New Time Limit On Fraud Cases Used to Dismiss Colorado Suit
WASHINGTON - A federal judge in Colorado has dismissed a fraud suit filed by special-district bond-holders in one of the first municipal bond cases to be thrown out of court following the Supreme Court's decision to limit the amount of time investors have to file anti-fraud suits.
U.S. District Court Judge Lewis Babcock dismissed a class action lawsuit brought by the Bank of Denver and others who invested in $4.5 million of bonds issued by the Will-O-Wisp Metropolitan District to finance the construction of water systems and other infrastructure projects in preparation for future housing development.
Will-O-Wisp is among dozens of special districts in the state that have drawn national attention after running into financial trouble in the wake of a downturn in the Colorado real estate market.
Judge Babcock threw out the August 1990 case because it was filed more than three years after the fraud alleged by the bondholders occurred. The Will-O-Wisp official statement - which bondholders said contained gross misstatements of the net worth of the guarantor of the bonds - was issued in August 1986.
Thus, according to Judge Babcock, it violated the Supreme Court's June 20 decision, Lampf v. Gilbertson, which said any litigation brought by a private investor under the antifraud provisions of the federal securities laws must be initiated within one year of the discovery of the violation and no more than three years after the violation occurred.

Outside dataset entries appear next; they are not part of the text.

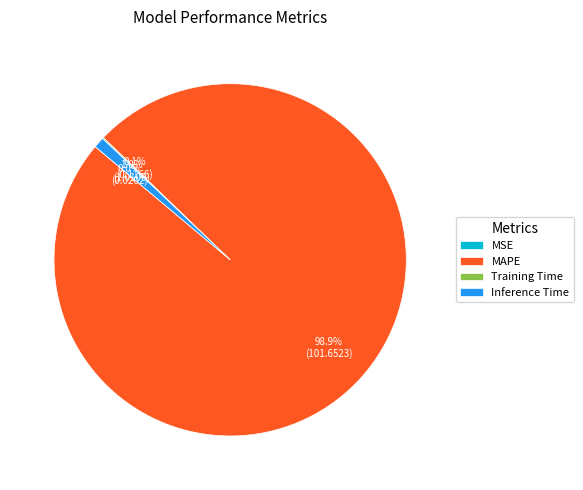

To the nearest percent, what is the difference between the largest and smallest slice percentages?

99%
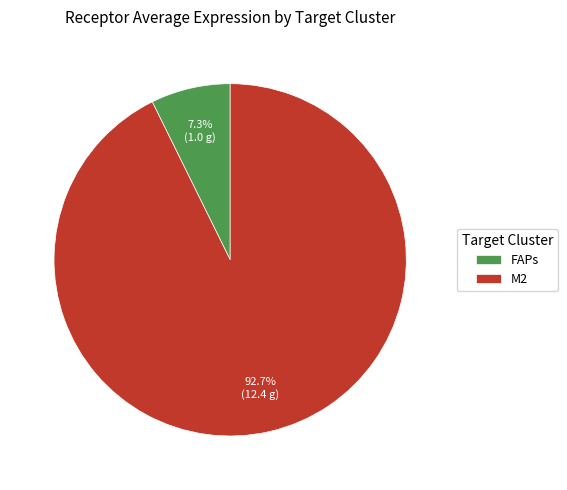

Which has a higher value, FAPs or M2?

M2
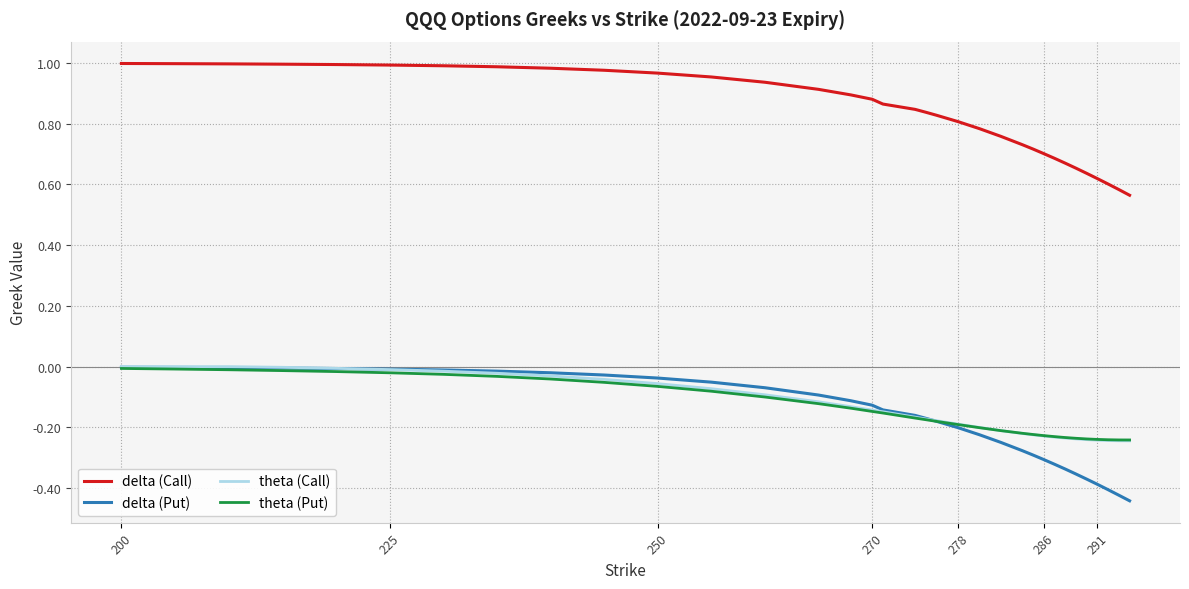

Which series has the largest range (max minus min)?

delta (Put)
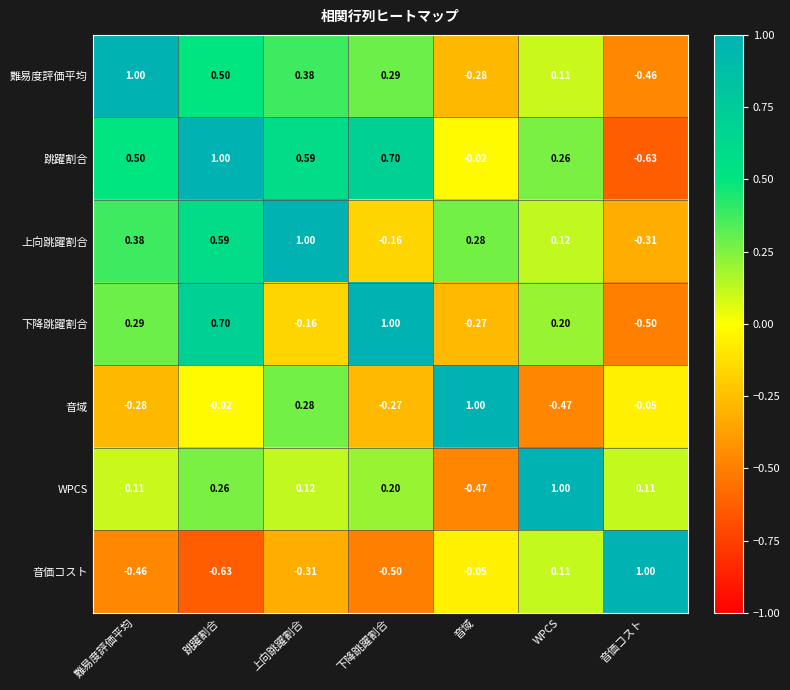

Is the value of 跳躍割合 at 音価コスト greater than the value of 音価コスト at WPCS?

No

The Lampf decision, which most attorneys believe applies retroactively to cases pending at the time of the ruling, has triggered an avalanche of motions by defendants in securities fraud cases across the country to have their cases dismissed.
Among the hardest hit are municipal bond cases where investors have filed millions of dollars in class action suits against underwriters and developers of deals that have gone belly up, including the much publicized challenge to nursing home operator, First Humanics Corp. Lawyers in that case have filed a position paper with a federal court in Ohio urging it not to apply the decision retroactively to their case.
Lawyers and advocacy groups representing municipal bond investors say many tax-exempt deals are structured so that investors may not detect problems with their bonds until three years after their purchase.
"Investment frauds are time bombs," said Philip Feigin, Colorado securities commissioner and a backer of legislation now pending in both houses of Congress to overturn the Supreme Court ruling. "They don't go off for a long time."
The Supreme Court decision basically says an investor's complaints must be resolved "long before the bomb even goes off," said Mr. Feigin, a member of the North American Securities Administrators Association, which has charged that the Lampf decision is too narrow.
Battle lines are forming over the legislation to overturn Lampf, passed by the Senate Banking Committee in August and introduced recently in the House. Investors would have up to three years after discovery of potential fraud to file lawsuits in federal court under the House bill introduced by Rep. Edward Markey, D-Mass., and up to two years under the Senate bill, offered by Sen. Richard Bryan, D-Nev. Both bills would give investors an outer limit of five years after the violation occurred to bring suit.
Strong opponents of the bills include the Securities Industry Association and the American Institute of Certified Public Accountants.
Joseph Meyer, an attorney for the Bank of Denver, which bought about $100,000 of the Will-O-Wisp special-district bonds, said the bank has refiled the case in state court. "Our case was clearly outside of the three-year period" spelled out in Lampf, he said.
"Lampf knocked out all kinds of cases in Colorado," said Walter Emery, former chairman of the board of the Bank of Denver. Before Lampf, everyone thought of the statute of limitations as going on for five years.